Foto: picture-alliance/dpa/Aleppo Media Center
Em busca de segurança
Um sírio carrega a filha na chuva em Idomeni, entre a Grécia e a Macedônia. Ele procura abrigo na Europa. Segundo o Regulamento de Dublin, o asilo político precisa ser solicitado no primeiro país da União Europeia a que o refugiado chegou. Por isso, muitos que prosseguem viagem são mandados de volta. Por sua localização fronteiriça, Itália e Grécia são os países onde mais chegam refugiados.
Foto: Reuters/Y. Behrakis
Esperança
A Alemanha continua sendo o principal destino dos migrantes, embora a política de refugiados e de asilo do país tenha se tornado mais restritiva após o grande afluxo no final de 2015. Nenhum outro país europeu acolheu tantos refugiados como a Alemanha, que recebeu 1,2 milhão de pessoas desde 2015. A chanceler federal Angela Merkel foi um ícone para muitos dos recém-chegados.

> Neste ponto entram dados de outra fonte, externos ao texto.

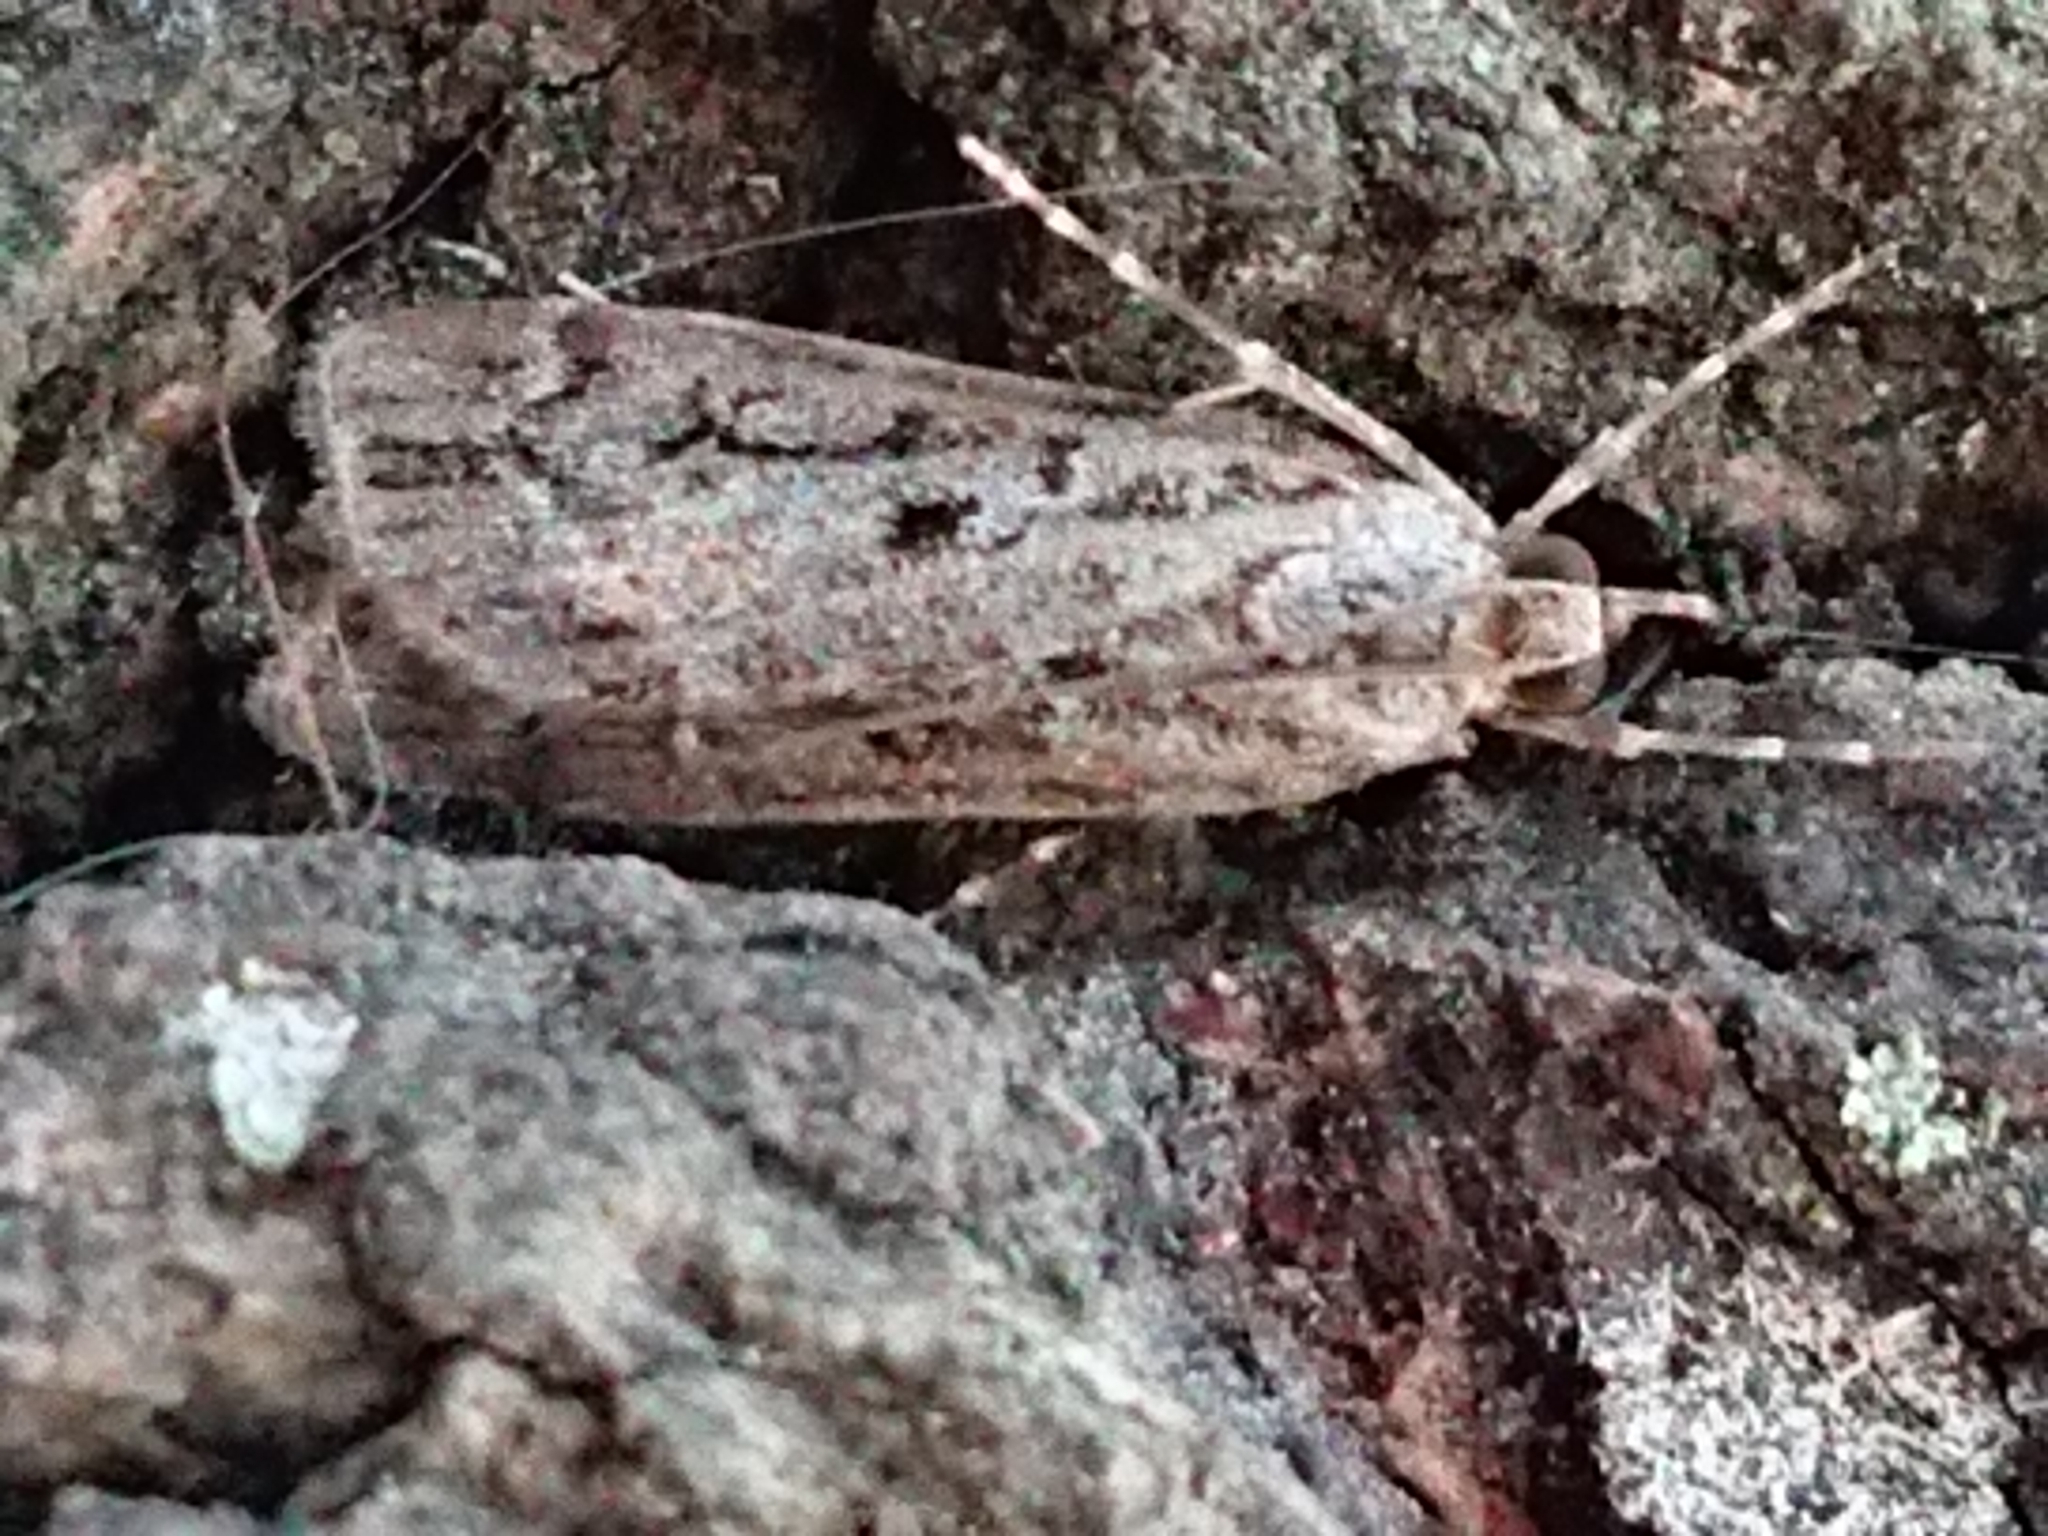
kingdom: Animalia
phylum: Arthropoda
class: Insecta
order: Lepidoptera
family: Crambidae
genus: Eudonia
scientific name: Eudonia submarginalis
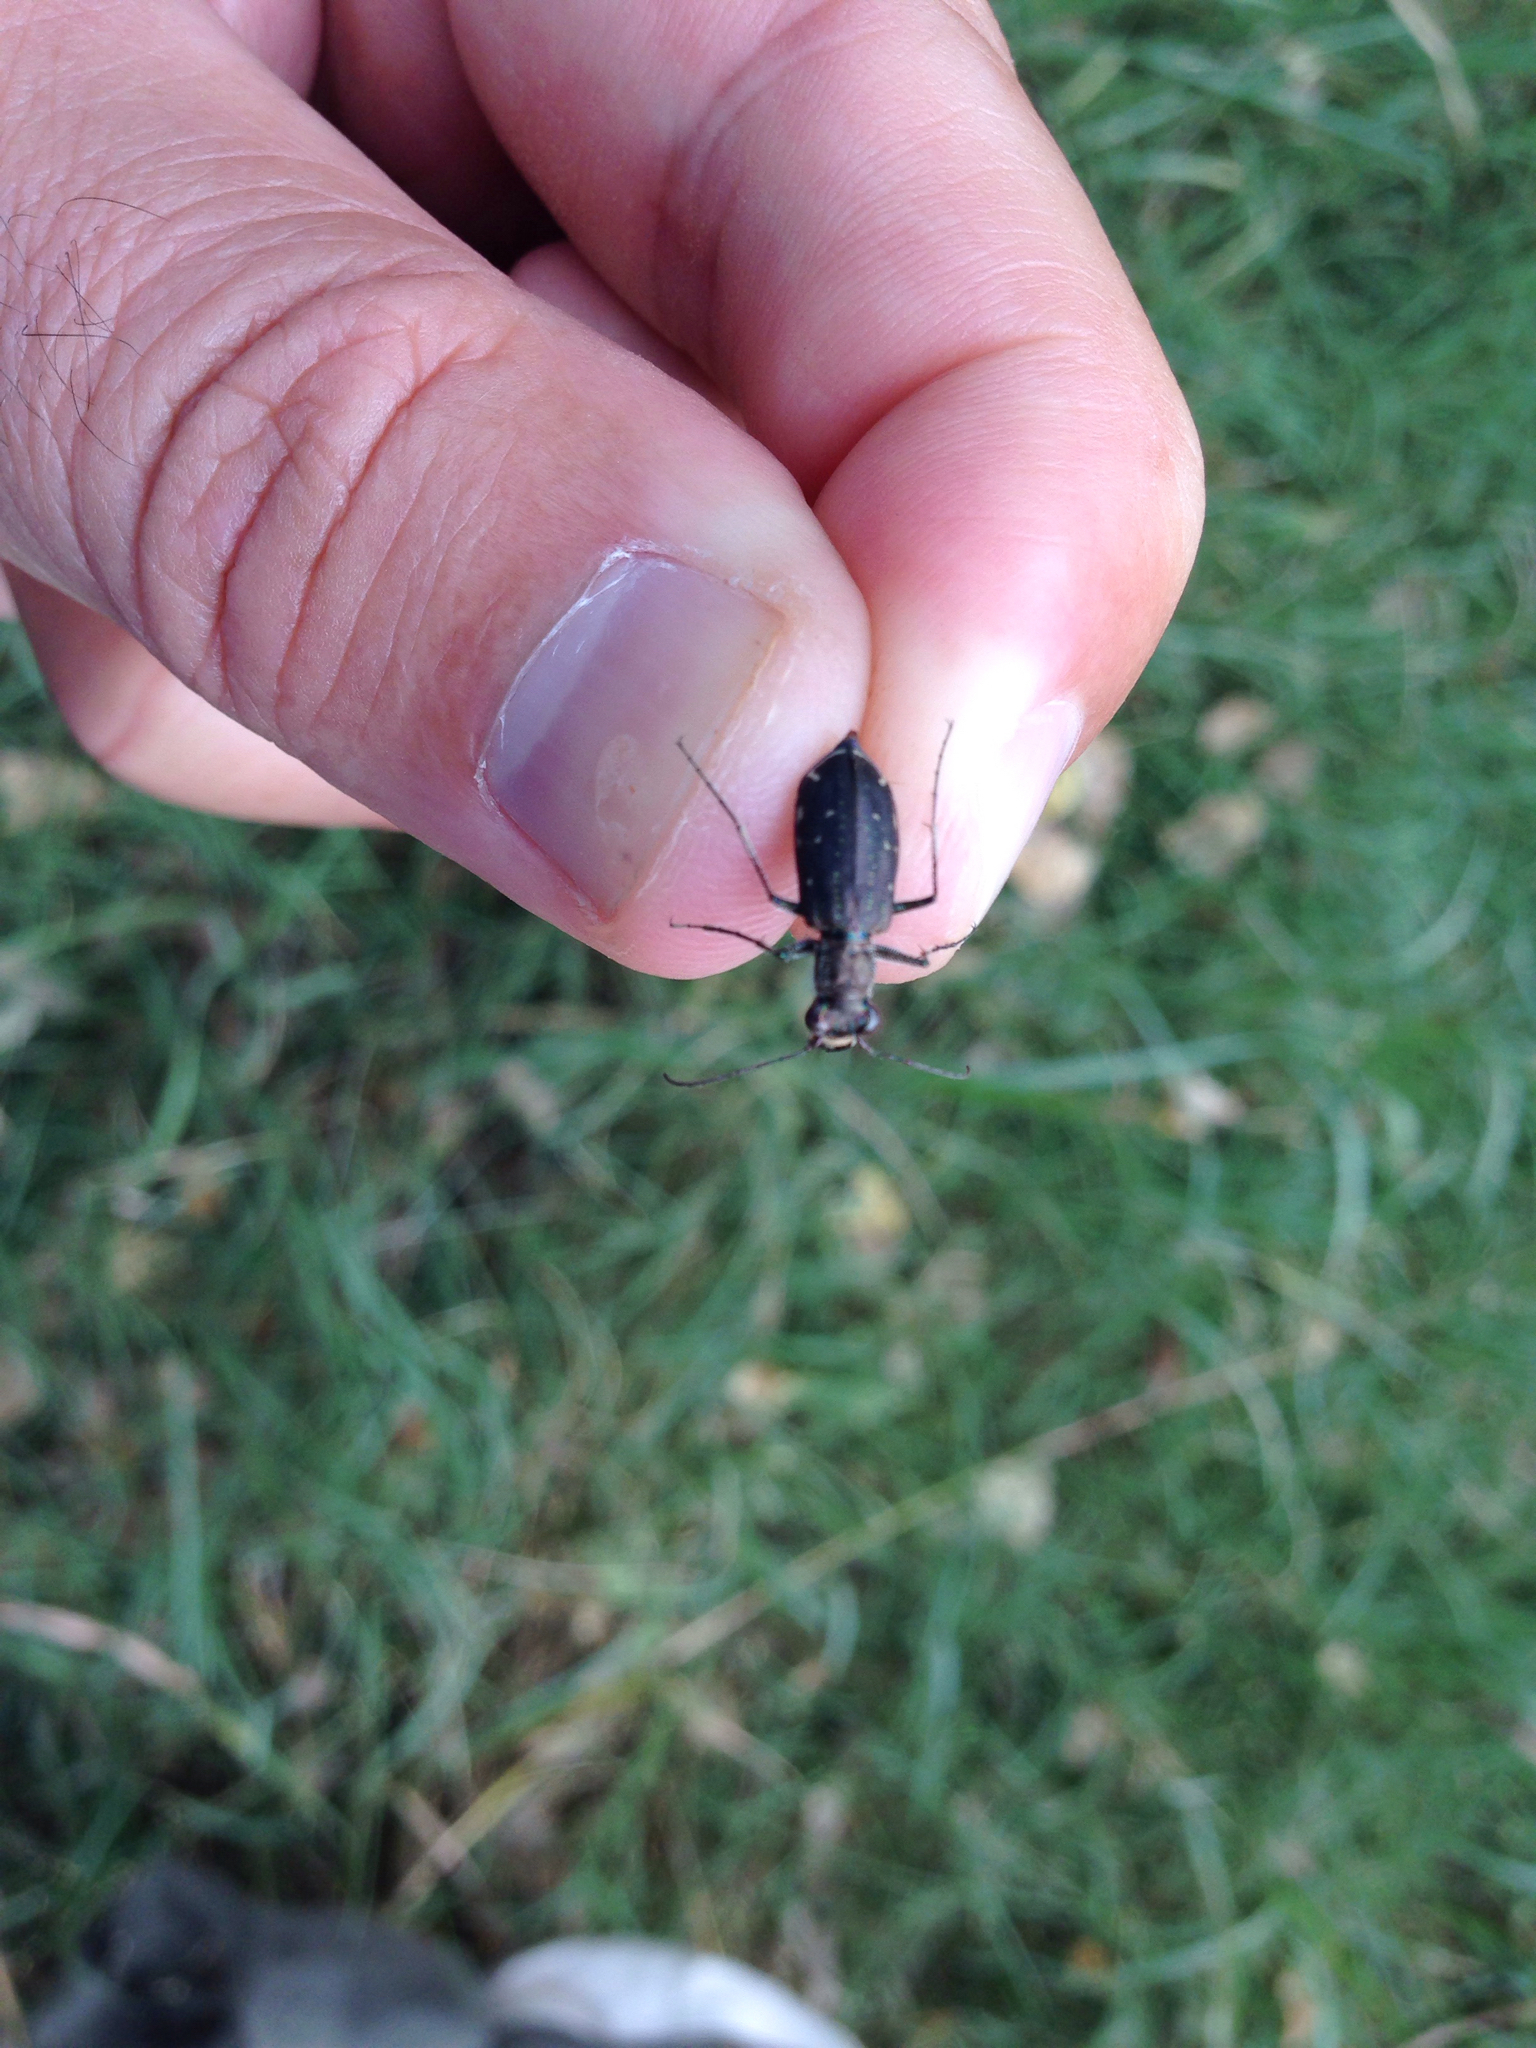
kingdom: Animalia
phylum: Arthropoda
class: Insecta
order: Coleoptera
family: Carabidae
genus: Cicindela
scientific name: Cicindela punctulata
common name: Punctured tiger beetle
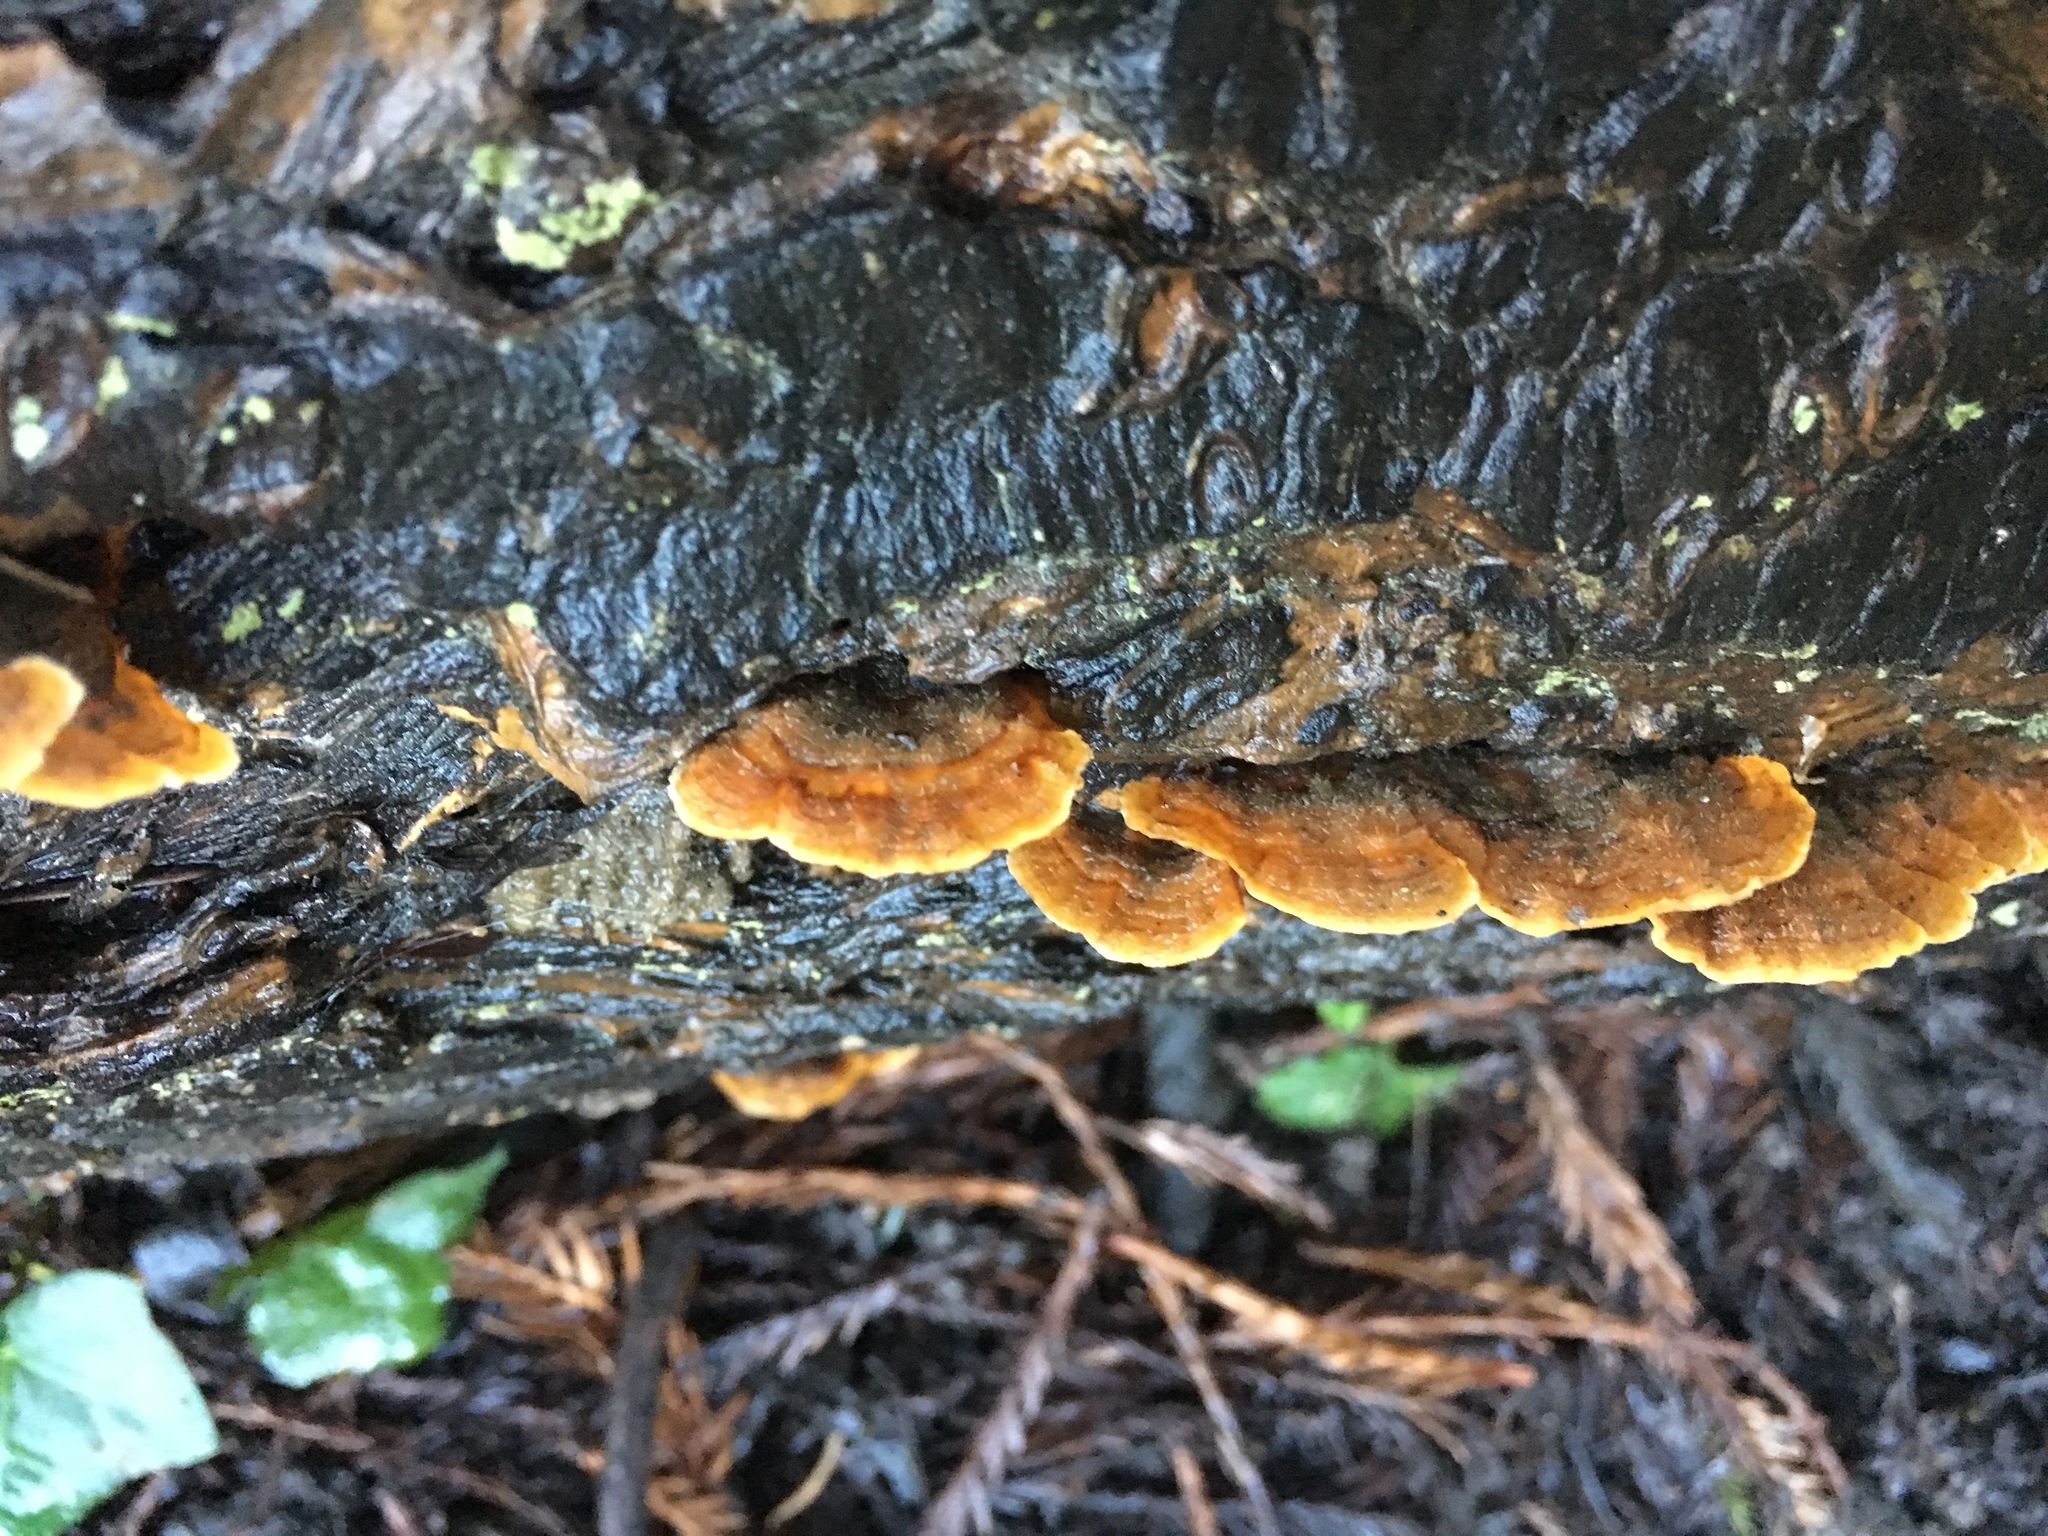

Foto: picture-alliance/dpa/S. Hoppe
Miséria nos campos de refugiados
No norte da França, um enorme campo de refugiados, a chamada "Selva de Calais", foi fechado. Durante a evacuação, em outubro de 2016, houve um incêndio no acampamento. Cerca de 6.500 moradores foram removidos para outros abrigos na França. Meio ano depois, organizações de ajuda relataram sobre muitos refugiados menores de idade que vivem como sem-teto em volta da cidade de Calais.
Foto: picture-alliance/dpa/E. Laurent
Afogamentos no Mediterrâneo
ONGs e guardas costeiras estão constantemente à procura de barcos de migrantes em perigo. Eles preferem atravessar o mar em embarcações precárias superlotadas a viver sem perspectivas na pobreza ou em meio à guerra civil. Só em 2017, a travessia já custou 1.800 vidas. Em 2016 foram registrados 5 mil mortos.
Foto: picture alliance/AP Photo/E. Morenatti
Milhares esperam na Líbia
Centenas de milhares de refugiados da África Subsaariana e do Oriente Médio esperam em campos líbios para atravessar o Mar Mediterrâneo. Muitos estão nas mãos de contrabandistas humanos e traficantes de pessoas. As condições nesses locais são catastróficas, dizem ONGs. Testemunhas relatam casos de escravidão e prostituição forçada. Ainda assim, continua vivo o sonho de chegar à Europa.